— Texte fourni —
**********

C'est pendant un voyage au PEROU que j'ai pu gravir le Mont-Blanc sans effort (ou presque).

En cette année 2001, j'ai décidé de faire un "break", six mois de congés sabbatiques pour faire le tour de notre Terre. Mais sans vélo, un voyage autour du Monde en avion et en routard. Ce voyage longtemps et mûrement préparé devait s'avérer trop court tant par la richesse des sites, paysages et rencontres effectuées au gré des pays traversés, que par ses surprises. Et des surprises, vous en avez forcément lorsque vous êtes routard et fuyez les tours operators au long cours.

Mais revenons au PEROU et à ce qui nous intéresse ici, le vélo et... un col.
Tout commence par un trajet en bus pour relier Arequipa, la ville blanche aux 300 jours de soleil par an à Chivay, petit village du bout du Monde. Le bus, cahin-caha, montait déjà péniblement depuis quelques heures lorsqu'il me sembla, à moi pauvre passager réfléchissant sur ma présence dans ce bus et à la fin probable de ma vie dans le prochain virage, qu'avant de redescendre de l'autre côté de la vallée, le bus avait franchi ce que l'on a coutume d'appeler un col. Feuilletant rapidement mon guide de voyage, j'apprenais que la route franchissait le col de Patapampa sis à 4800m, le Mont Blanc sans effort. Aussitôt une idée germa, celle de le gravir à vélo. Je recherchai donc, à l'arrivée, fébrilement quelqu'un qui puisse me prêter ou louer un vélo.

Après quelques minutes infructueuses, je tombai sur une tenancière de restaurant qui ne comprenant pas tout à fait ce que je voulais, me désigna une personne qui parlait français. C'est ainsi que je fis la connaissance de Valérie, une française tombée amoureuse d'un péruvien. Ce péruvien prénommé Fredi pratiquait le vélo à ses heures perdues. Fredi me mit au courant de la montée et des difficultés de celle-ci, que j'avais à priori sous estimées. N'ayant gravi le col qu'une seule fois et voulant de nouveau y retourner, il me proposa la sortie à deux que je me dépêchais d'accepter, (on n'est jamais assez pour se soutenir dans les difficultés). Je tins le challenge et le rendez-vous fut pris deux jours plus tard. Il se chargea de me trouver l'équipement ; quant au vélo, celui de Valérie fera l'affaire moyennant quelques modifications !

**********

[Exercices d'interprétation de graphiques]

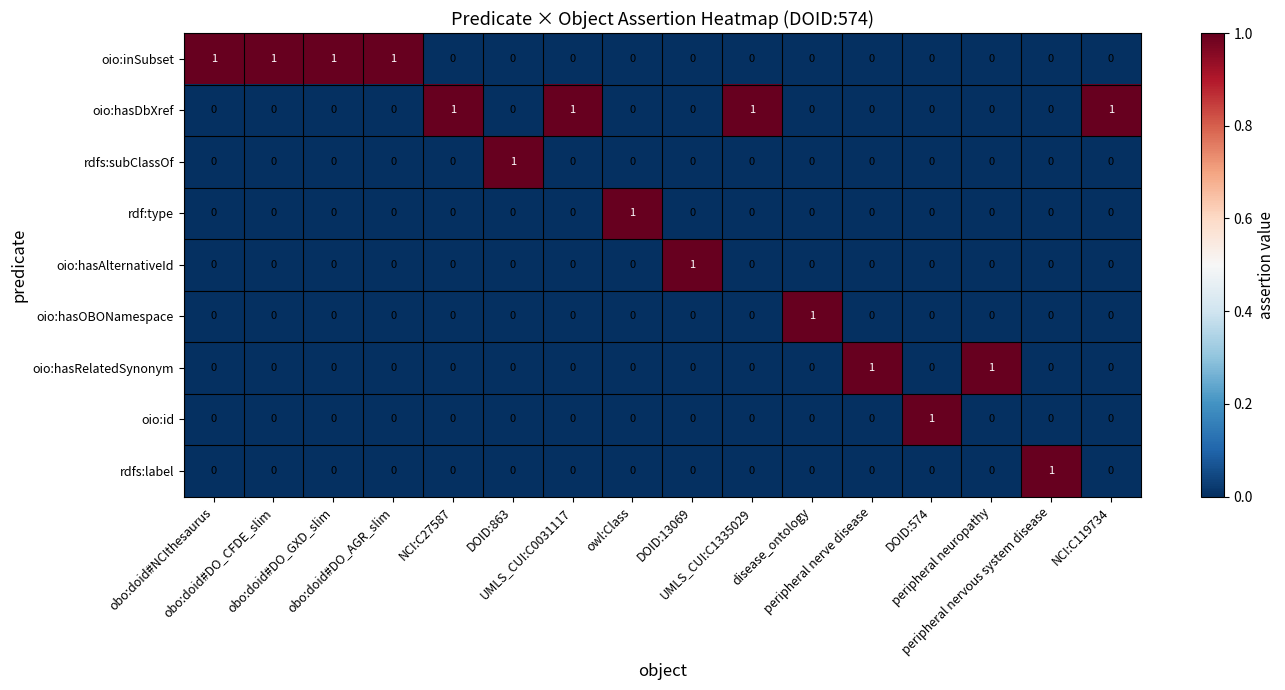

At how many categories does at least one series exceed 0?

16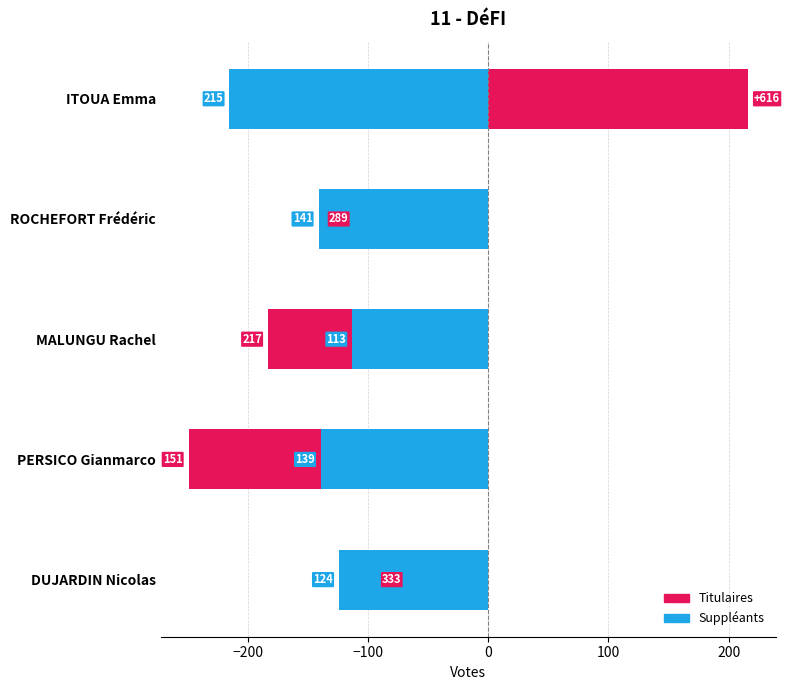

The value of Suppléants at DUJARDIN Nicolas is -42. True or false?

False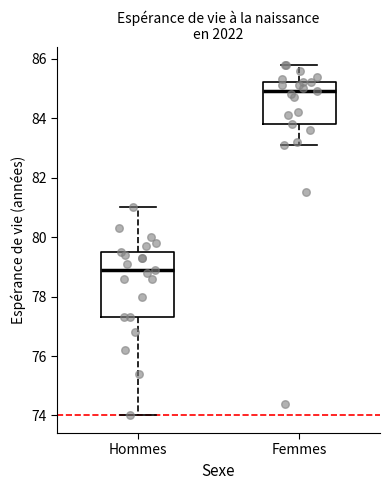

Reading left to right, transcribe this box plot: for each box, give where its median line is, the range the box spans, and where its two whiskers end, as read against the y-axis. The values are not printed on the chart, so give them approximately, as read against the axis.

Hommes: median 79.0, box 77.4 to 79.6, whiskers 74.0 to 81.0
Femmes: median 85.0, box 83.8 to 85.2, whiskers 83.2 to 85.8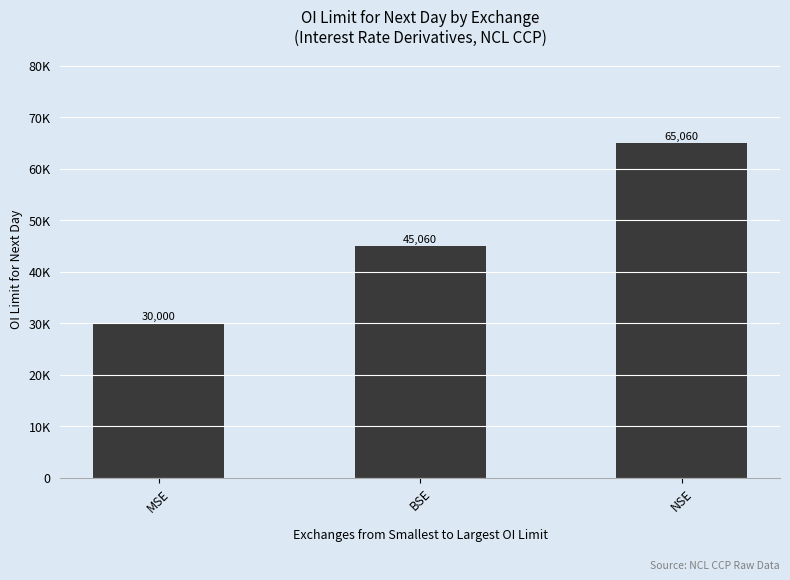

What is the greatest value displayed?

65060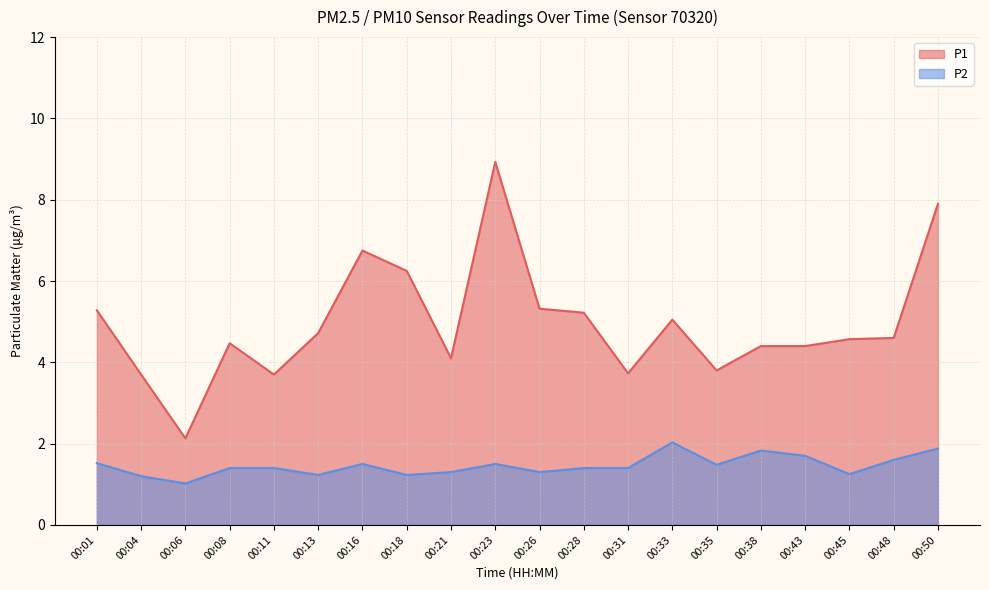

Where is P1 nearest to the value 5?

00:33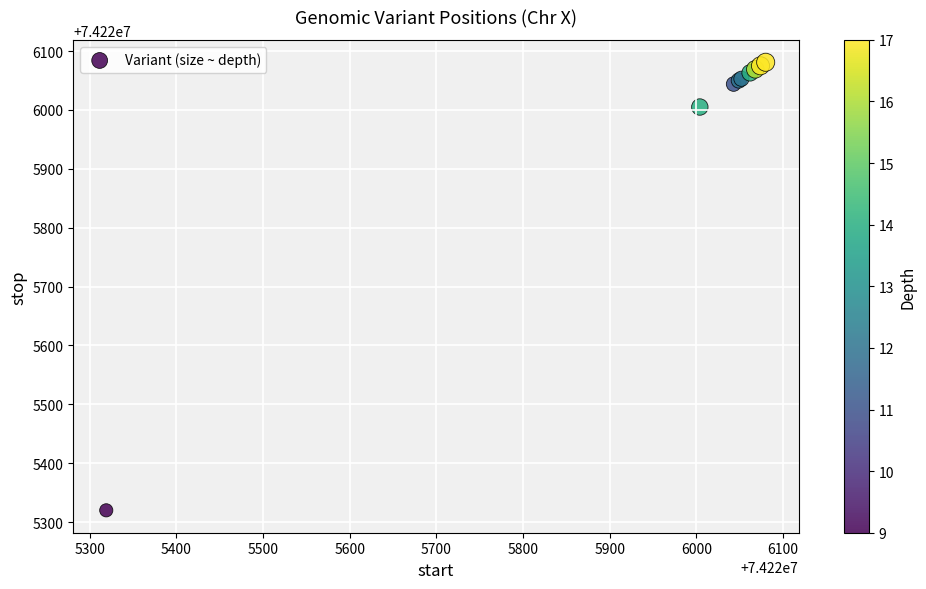

What Y value in the scatter plot is closest to 74225700?

74226005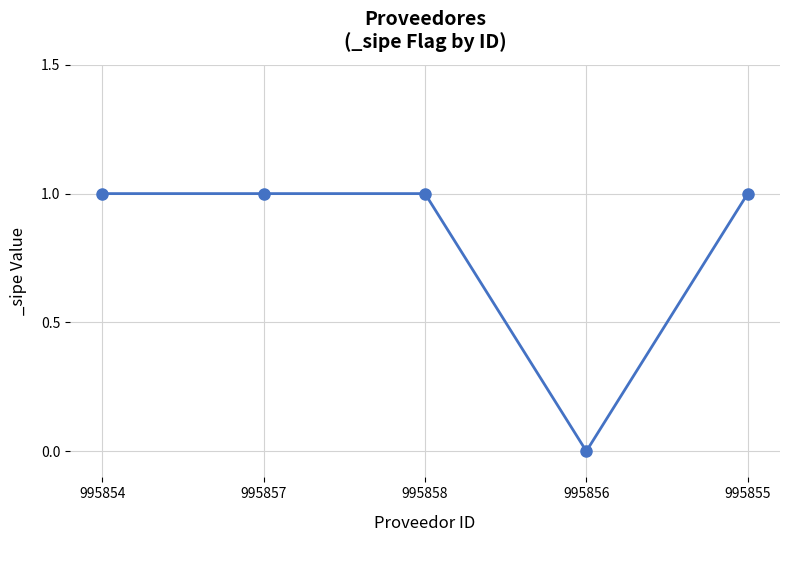

How many lines are shown in the chart?

1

**********

— Consigne A —
Transcrivez le passage du récit du voyage au Pérou qui commence par « C'est pendant un » et se poursuit jusqu'à « au long cours. ».
— Consigne B —
Répondez aux questions suivantes à partir du récit du voyage au Pérou.
(i) En quelle année ce voyage autour du monde a-t-il lieu ?
(ii) À quelle altitude se trouve le col de Patapampa ?
(iii) Quel vélo doit servir pour la montée du col ?

— Corrigé A —
C'est pendant un voyage au PEROU que j'ai pu gravir le Mont-Blanc sans effort (ou presque).

En cette année 2001, j'ai décidé de faire un "break", six mois de congés sabbatiques pour faire le tour de notre Terre. Mais sans vélo, un voyage autour du Monde en avion et en routard. Ce voyage longtemps et mûrement préparé devait s'avérer trop court tant par la richesse des sites, paysages et rencontres effectuées au gré des pays traversés, que par ses surprises. Et des surprises, vous en avez forcément lorsque vous êtes routard et fuyez les tours operators au long cours.

— Corrigé B —
(i) En 2001.
(ii) À 4800 m.
(iii) Celui de Valérie, moyennant quelques modifications.